**Task goal**
In the data, find the word "được" and copy out every line that has it.

**Data for analysis**
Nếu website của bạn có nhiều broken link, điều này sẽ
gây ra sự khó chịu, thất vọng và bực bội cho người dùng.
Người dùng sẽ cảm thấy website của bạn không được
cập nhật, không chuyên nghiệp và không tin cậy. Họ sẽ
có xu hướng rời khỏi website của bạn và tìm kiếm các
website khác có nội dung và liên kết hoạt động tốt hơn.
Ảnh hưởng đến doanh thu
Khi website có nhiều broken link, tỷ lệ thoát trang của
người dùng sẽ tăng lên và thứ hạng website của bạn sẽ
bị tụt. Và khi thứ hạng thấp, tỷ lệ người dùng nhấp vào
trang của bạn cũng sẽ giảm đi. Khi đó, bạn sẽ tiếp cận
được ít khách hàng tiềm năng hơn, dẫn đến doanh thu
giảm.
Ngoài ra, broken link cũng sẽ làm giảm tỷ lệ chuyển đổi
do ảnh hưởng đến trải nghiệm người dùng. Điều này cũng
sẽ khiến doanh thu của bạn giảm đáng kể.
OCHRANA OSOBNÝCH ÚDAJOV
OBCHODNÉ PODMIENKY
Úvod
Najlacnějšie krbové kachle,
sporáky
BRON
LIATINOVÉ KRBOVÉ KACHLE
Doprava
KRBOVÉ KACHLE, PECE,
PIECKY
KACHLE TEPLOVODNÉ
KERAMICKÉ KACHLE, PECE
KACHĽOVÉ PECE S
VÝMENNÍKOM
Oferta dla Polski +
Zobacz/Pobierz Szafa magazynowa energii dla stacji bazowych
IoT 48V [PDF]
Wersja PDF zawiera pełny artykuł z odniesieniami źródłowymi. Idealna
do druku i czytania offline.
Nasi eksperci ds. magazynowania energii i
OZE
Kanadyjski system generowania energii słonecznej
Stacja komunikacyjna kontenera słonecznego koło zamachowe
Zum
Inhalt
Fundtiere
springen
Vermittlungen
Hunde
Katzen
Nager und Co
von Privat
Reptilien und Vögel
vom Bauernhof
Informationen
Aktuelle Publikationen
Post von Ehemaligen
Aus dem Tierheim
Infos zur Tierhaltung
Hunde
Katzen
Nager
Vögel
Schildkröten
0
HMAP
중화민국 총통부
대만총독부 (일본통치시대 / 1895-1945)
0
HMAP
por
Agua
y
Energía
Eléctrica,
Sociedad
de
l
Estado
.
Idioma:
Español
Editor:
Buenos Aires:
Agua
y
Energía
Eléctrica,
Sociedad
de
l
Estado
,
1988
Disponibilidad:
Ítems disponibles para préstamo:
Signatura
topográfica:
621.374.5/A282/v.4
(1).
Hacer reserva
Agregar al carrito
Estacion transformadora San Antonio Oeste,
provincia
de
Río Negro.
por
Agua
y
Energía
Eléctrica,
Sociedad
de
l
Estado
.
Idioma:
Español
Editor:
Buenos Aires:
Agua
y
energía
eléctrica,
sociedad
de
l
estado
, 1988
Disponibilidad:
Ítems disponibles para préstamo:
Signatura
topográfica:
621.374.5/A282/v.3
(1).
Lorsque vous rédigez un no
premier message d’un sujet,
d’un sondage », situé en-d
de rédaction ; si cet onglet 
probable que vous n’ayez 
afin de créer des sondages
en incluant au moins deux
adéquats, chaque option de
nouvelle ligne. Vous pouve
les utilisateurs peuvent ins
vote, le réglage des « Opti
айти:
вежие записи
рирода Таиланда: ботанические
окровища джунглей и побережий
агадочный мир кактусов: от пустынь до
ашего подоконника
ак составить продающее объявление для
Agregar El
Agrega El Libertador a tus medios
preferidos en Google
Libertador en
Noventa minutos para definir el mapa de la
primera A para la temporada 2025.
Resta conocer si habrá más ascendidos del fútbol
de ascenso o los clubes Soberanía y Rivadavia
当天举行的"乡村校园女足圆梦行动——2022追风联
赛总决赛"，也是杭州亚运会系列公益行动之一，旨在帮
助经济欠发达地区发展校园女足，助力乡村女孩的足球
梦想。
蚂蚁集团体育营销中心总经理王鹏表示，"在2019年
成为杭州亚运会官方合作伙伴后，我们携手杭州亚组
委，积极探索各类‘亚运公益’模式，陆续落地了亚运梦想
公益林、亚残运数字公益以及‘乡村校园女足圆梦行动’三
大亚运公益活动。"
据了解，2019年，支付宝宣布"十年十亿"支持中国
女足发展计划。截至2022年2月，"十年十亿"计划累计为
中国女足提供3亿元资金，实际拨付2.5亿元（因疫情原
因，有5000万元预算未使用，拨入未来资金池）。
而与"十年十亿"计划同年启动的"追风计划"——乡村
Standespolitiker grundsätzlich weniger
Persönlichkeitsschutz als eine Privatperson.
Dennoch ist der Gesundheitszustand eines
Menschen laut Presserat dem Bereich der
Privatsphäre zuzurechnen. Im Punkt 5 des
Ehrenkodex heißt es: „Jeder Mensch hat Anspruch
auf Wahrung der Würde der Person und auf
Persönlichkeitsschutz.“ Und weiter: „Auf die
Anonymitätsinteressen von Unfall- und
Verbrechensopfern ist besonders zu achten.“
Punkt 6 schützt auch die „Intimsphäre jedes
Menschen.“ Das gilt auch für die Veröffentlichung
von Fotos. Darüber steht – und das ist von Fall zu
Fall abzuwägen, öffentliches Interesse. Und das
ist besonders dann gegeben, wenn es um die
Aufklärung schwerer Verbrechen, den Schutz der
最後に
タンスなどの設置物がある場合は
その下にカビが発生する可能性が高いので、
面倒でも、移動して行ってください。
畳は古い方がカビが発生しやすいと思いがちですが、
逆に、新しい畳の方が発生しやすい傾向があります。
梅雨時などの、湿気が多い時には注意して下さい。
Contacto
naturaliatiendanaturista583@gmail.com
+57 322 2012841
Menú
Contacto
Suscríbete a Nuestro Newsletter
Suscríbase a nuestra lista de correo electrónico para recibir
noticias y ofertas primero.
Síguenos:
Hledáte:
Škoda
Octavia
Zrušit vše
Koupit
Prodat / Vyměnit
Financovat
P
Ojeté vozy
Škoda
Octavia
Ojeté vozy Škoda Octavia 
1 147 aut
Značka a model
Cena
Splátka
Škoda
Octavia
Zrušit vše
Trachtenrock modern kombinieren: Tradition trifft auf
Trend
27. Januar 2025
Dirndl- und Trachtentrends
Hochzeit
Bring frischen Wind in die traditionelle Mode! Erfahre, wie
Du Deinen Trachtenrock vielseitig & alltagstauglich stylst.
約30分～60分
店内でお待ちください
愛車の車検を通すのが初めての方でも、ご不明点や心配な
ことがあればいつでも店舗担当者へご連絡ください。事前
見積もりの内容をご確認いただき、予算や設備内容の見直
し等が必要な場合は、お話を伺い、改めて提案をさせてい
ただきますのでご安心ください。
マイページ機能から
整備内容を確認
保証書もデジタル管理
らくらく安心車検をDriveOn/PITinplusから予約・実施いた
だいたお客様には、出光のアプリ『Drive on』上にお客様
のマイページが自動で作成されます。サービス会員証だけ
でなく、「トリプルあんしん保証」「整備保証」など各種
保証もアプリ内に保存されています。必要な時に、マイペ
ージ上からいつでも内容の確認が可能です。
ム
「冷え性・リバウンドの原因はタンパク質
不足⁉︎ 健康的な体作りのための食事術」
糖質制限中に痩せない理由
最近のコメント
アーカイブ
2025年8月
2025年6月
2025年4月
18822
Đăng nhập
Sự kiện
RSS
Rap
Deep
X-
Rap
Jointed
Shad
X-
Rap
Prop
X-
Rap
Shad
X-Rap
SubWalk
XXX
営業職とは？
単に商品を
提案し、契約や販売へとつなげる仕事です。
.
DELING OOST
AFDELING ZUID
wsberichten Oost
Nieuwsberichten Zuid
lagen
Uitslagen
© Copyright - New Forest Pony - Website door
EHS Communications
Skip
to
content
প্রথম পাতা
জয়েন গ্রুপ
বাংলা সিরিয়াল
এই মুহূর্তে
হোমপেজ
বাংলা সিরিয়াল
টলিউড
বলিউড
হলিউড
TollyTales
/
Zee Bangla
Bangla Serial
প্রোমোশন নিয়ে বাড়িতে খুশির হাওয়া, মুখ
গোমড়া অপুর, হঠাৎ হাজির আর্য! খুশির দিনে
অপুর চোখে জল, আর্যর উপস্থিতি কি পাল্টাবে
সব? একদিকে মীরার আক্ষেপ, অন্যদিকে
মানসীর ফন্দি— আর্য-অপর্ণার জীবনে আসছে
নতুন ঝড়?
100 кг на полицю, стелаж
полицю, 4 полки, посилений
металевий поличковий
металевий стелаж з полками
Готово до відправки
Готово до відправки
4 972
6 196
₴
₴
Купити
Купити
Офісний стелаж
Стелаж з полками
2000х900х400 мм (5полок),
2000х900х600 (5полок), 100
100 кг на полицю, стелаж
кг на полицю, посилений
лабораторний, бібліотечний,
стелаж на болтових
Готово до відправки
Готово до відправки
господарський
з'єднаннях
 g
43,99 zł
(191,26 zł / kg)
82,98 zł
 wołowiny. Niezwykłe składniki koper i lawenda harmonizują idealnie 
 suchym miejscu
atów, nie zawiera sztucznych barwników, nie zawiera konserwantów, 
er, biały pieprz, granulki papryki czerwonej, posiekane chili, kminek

**Written response**
Người dùng sẽ cảm thấy website của bạn không được
được ít khách hàng tiềm năng hơn, dẫn đến doanh thu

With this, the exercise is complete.